━━ RECORDS SHOWN

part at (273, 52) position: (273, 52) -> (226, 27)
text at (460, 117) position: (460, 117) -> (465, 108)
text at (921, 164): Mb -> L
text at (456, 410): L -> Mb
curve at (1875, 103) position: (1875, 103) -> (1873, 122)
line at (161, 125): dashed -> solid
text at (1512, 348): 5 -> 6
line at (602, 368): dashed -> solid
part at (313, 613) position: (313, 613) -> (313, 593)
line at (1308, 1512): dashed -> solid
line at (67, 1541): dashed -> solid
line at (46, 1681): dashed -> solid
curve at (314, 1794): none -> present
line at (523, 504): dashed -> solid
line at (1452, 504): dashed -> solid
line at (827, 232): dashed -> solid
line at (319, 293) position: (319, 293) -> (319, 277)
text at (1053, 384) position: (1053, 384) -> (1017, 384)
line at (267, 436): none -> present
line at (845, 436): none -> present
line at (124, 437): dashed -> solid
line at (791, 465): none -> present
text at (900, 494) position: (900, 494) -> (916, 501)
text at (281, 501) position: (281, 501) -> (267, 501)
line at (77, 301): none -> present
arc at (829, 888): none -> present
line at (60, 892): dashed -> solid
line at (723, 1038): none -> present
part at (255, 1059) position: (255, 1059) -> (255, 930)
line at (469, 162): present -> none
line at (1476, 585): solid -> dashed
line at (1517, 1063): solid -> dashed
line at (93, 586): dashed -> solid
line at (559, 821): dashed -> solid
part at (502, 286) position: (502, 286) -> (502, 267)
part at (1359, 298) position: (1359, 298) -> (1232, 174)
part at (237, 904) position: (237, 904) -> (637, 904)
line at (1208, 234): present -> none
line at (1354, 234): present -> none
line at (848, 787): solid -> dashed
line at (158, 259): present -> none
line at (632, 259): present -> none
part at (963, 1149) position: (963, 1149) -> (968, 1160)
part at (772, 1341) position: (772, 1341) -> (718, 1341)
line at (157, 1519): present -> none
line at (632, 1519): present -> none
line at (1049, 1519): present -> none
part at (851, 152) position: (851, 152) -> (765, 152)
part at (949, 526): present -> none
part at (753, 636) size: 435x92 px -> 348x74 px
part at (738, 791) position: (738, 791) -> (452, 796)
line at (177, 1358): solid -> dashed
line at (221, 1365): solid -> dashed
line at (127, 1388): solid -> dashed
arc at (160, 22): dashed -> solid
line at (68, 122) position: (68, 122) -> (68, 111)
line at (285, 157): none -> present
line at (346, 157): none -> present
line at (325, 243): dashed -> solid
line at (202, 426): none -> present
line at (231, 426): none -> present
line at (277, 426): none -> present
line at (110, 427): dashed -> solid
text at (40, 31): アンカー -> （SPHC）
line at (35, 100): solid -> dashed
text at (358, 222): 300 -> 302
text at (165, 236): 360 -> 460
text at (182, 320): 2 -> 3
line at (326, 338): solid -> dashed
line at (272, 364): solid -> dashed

━━━━

STATED PROBLEM:
Copy out the listing from its first line through the line containing "line at (1452, 504): dashed -> solid", including both, with each line unchanged.

TASK OUTPUT:
part at (273, 52) position: (273, 52) -> (226, 27)
text at (460, 117) position: (460, 117) -> (465, 108)
text at (921, 164): Mb -> L
text at (456, 410): L -> Mb
curve at (1875, 103) position: (1875, 103) -> (1873, 122)
line at (161, 125): dashed -> solid
text at (1512, 348): 5 -> 6
line at (602, 368): dashed -> solid
part at (313, 613) position: (313, 613) -> (313, 593)
line at (1308, 1512): dashed -> solid
line at (67, 1541): dashed -> solid
line at (46, 1681): dashed -> solid
curve at (314, 1794): none -> present
line at (523, 504): dashed -> solid
line at (1452, 504): dashed -> solid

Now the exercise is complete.